The sociological imagination leads us to ask the following kinds of questions:
 

    (1) How is the overall society organized?  What are its various elements, and how are they related to one another?  How does one society differ in these qualities from others?  These types of questions focus on describing social structure at a specific time in its history.

    (2) How does the current structure of the society compare with its past structure?  Is it changing?  If so, how?  In what segments of society are the rates of change greatest?  These are questions dealing with changes in the social structure over time.

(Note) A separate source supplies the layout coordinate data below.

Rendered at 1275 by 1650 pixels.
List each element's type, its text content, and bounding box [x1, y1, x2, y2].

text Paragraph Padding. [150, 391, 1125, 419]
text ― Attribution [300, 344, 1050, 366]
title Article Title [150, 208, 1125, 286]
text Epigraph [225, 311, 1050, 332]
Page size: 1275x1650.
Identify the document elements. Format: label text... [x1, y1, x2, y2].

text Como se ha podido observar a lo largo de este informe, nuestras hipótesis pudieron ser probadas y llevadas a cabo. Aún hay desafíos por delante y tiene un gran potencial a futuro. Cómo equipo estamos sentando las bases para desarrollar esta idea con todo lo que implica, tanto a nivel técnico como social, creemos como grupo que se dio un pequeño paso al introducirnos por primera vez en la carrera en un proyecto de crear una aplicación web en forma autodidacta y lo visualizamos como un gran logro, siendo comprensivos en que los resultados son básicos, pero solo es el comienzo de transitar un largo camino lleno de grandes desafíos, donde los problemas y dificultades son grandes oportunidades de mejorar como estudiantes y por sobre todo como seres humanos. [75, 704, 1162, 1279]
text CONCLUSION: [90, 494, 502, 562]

    (3) What are the characteristics of the members of the society?  Which categories tend to be advantaged, and which disadvantaged?  What is the process by which these advantages are distributed?  How are the inequalities evaluated by the society?  These are questions focusing on the way the society operates.
     

Not until questions such as these are asked can problems even be conceived of as issues.  And not until they are acknowledged to be issues can we contemplate influencing broad social forces.  Here is how Mills expressed the problem with respect to divorce.  "In so far as the family as an institution turns women into darling little slaves and men into their chief providers and unweaned dependents, the problem of a satisfactory marriage remains incapable of purely private solution."

If it is so important to focus our sociological imaginations on the great issues of our time, why have we not already done so?  Mills claimed that the difficulty lies in the relationship between our values and the extent to which we think they are threatened.  When people hold values deeply and perceive no threat to them, they experience a feeling of well-being.  When they hold values deeply but perceive them to be threatened, they experience crisis or even panic.  When values are not deeply held and there is no perception of threat, the response is indifference.  And when a threat is perceived, even though the values are not deeply held, a feeling that something is wrong, a response of uneasiness, or anxiety, sets in.

Mills believed that "ours is a time of uneasiness and indifference -- not yet formulated in such ways as to permit the work of reason and the play of sensibility."  Lacking clear and deeply held values, we modern Americans are incapable of recognizing in concrete terms the difficulties we suffer.  We can only struggle with a vague sense of unease or a maddening indifference.  And while we seek help through self- improvement or seek escape in the selfish "good life," the issues of social life go begging for attention.  Mills' book is a call to social scientists to take up the task of focusing on issues and to pass on the awareness of the sociological imagination to others.